EXCERPT below:

23 September - 23 December 2010

The Dreadful and the Divine: A visual exploration of surgical instruments is the new exhibition at the Hunterian Museum at the Royal College of Surgeons. The photography show explores contrasting connotations of historic surgical instruments - examining them as objects of both beauty and dread.

Photographic artist Elaine Duigenan goes beyond conventional documentary photography showcasing large, creative images of instruments from the Hunterian Museum - including forceps and amputation knives. Her use of innovative techniques, such as printing on mirror, invites the viewer to consider the tools simultaneously as objects of butchery and healing.

The exhibition, funded by an Arts Award from the Wellcome Trust, is the culmination of Elaine's year-long Armamentaria project which began in September 2009. It consists of series’ and single images and a light installation projecting shadows of surgical tools on the gallery ceiling. It will also provide the public with an opportunity to view a set of amputation instruments from 1870.

End of EXCERPT.

PROBLEMS AND TASKS:
1. According to the exhibition announcement, what does the exhibition consist of? List each part it names.
2. In the exhibition announcement, what funded the exhibition?
3. Continue the exhibition announcement from its last sentence.

DATASET RECORDS below:

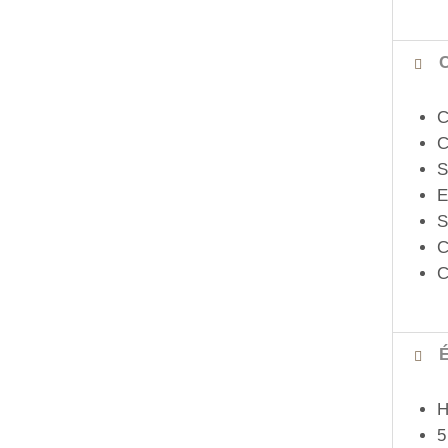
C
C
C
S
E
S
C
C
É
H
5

End of DATASET RECORDS.
DATASET RECORDS below:

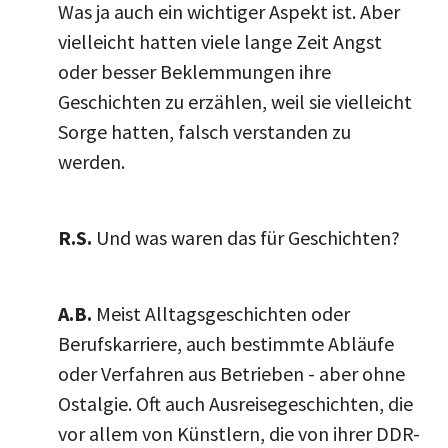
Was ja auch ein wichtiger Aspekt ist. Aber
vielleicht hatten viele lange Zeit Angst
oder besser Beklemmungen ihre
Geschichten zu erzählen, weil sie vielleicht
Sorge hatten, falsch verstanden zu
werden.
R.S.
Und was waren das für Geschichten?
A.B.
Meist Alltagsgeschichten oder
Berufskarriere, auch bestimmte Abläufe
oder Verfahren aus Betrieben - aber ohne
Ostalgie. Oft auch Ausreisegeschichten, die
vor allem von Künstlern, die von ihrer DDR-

End of DATASET RECORDS.
DATASET RECORDS below:

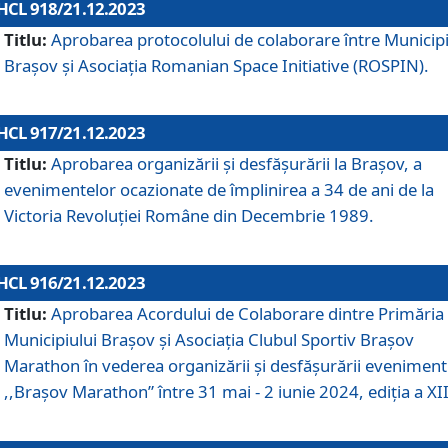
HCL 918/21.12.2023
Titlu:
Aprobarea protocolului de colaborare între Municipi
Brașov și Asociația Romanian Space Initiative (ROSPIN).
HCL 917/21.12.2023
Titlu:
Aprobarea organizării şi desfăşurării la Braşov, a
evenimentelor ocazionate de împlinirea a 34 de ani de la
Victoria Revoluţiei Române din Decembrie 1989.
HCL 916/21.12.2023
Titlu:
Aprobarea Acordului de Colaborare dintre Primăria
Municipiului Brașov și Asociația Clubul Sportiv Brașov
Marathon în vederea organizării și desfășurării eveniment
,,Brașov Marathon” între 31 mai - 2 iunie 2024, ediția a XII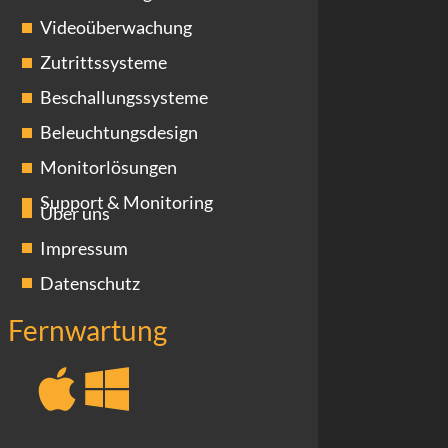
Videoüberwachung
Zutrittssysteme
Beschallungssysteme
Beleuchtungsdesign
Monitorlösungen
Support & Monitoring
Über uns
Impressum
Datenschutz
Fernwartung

End of DATASET RECORDS.

RESPONSES PER TASK:
1. Series, single images, and a light installation projecting shadows of surgical tools on the gallery ceiling.

2. An Arts Award from the Wellcome Trust.

3.
Speaking before the exhibition launch, Artist in Residence Elaine Duigenan said: “Since becoming the Artist in Residence at the College I have become engrossed in the meaning of surgery as ‘hand-work’ and surgical instruments as an extension of a surgeon’s hands. My experimental image making reveals the intricate relationship between that which opens the body, and what puts it back together again.”

The exhibition will be supported by a programme of artist and surgeon’s tours, hands-on workshops and a performance evening, all exploring the practical and metaphorical nature of surgical instruments.

Elaine is represented by Klompching in New York. In 2009 one of her photographs from her series 'Micro Mundi' was flown to The International Space Station on Shuttle Atlantis.

This exhibition has been funded by a Wellcome Trust Arts Award.